Sets up structured logging with consistent formatting, configurable log levels, and noise reduction from third-party libraries. Should be called once at application startup.

Parameters:

log_level – Override log level (DEBUG, INFO, WARNING, ERROR, CRITICAL). If None, uses configuration default. Case insensitive.
enable_jsonl – Whether to enable JSONL file logging (default: from config)
enable_s3_upload – Whether to enable S3 upload of log files (default: from config)
log_dir – Directory for JSONL log files (default: from config)

Example

# Use default settings from config setup_logging()

# Override to DEBUG level, disable S3 upload setup_logging(“DEBUG”, enable_s3_upload=False)

# Console only (no JSONL files) setup_logging(enable_jsonl=False, enable_s3_upload=False)

Note

This function uses force=True to override any existing logging configuration, ensuring consistent behavior in all environments. JSONL logs include structured metadata for log aggregation and analysis. S3 upload runs in background and uploads completed daily log files.

the_data_packet.core.logging.get_logger(name: str) → Logger[source]¶

Get a named logger instance for a module.

This is the standard way to obtain logger instances throughout the application. Use __name__ as the logger name to get hierarchical logger names that match the module structure.

Parameters:: name – Logger name, typically __name__ from calling module
Returns:: Configured logger instance ready for use

Example

# Standard usage in any module from the_data_packet.core.logging import get_logger logger = get_logger(__name__)

# Usage examples logger.info(“Starting article collection”) logger.warning(“Article content is short: %d chars”, len(content)) logger.error(“Failed to generate script: %s”, str(error))

# With structured data (for log aggregation) logger.info(“Article processed”, extra={

“article_id”: article.id, “processing_time”: elapsed_seconds

})

Note

Logger names follow Python’s hierarchical naming convention.

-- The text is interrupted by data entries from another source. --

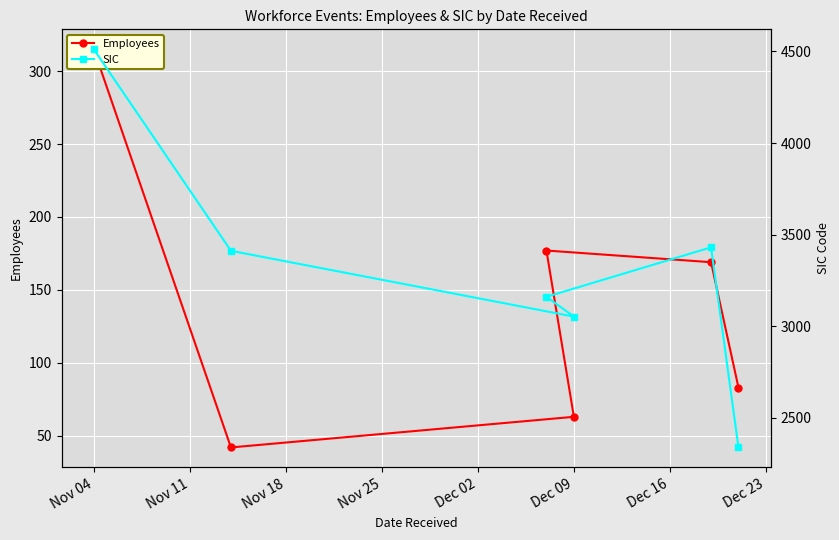

The value of SIC at Dec 02 is 4975. True or false?

False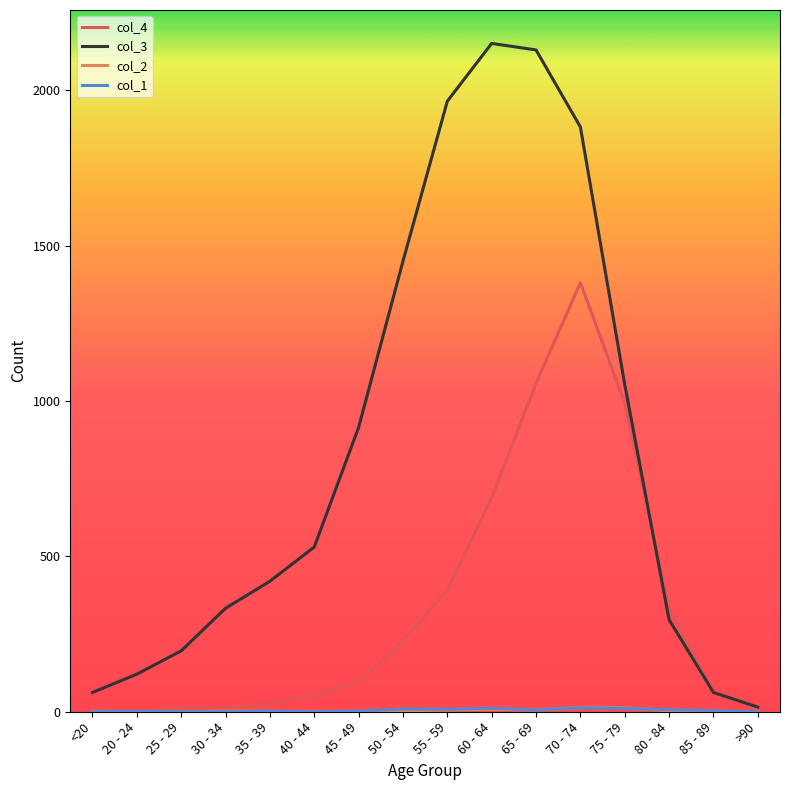

What is the difference between the highest and lowest values at 30 - 34?

333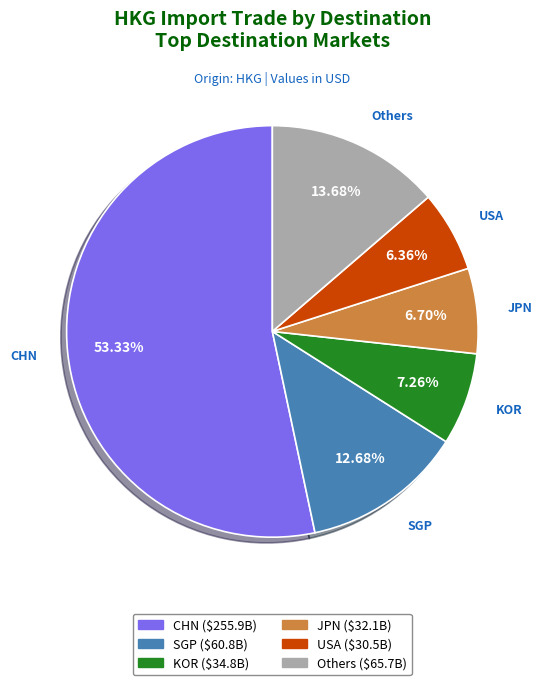

Is there a majority slice in this chart?

Yes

For example, ‘the_data_packet.sources.wired’ will inherit configuration from ‘the_data_packet.sources’ and ‘the_data_packet’.

the_data_packet.core.logging.stop_s3_uploader() → None[source]¶

Stop the S3 log uploader service gracefully.

Should be called during application shutdown to ensure any pending uploads complete properly.

the_data_packet.core.logging.upload_current_logs() → None[source]¶

Manually trigger upload of completed log files to S3.

Useful for testing or forcing immediate upload of logs. Only uploads files from previous days to avoid interfering with active log files.

the_data_packet.core.logging.upload_current_day_log(config: Config) → None[source]¶

Upload the current day’s log file to S3.

This function specifically uploads today’s log file, which is useful at the end of a pipeline run to ensure the current session’s logs are archived alongside generated files.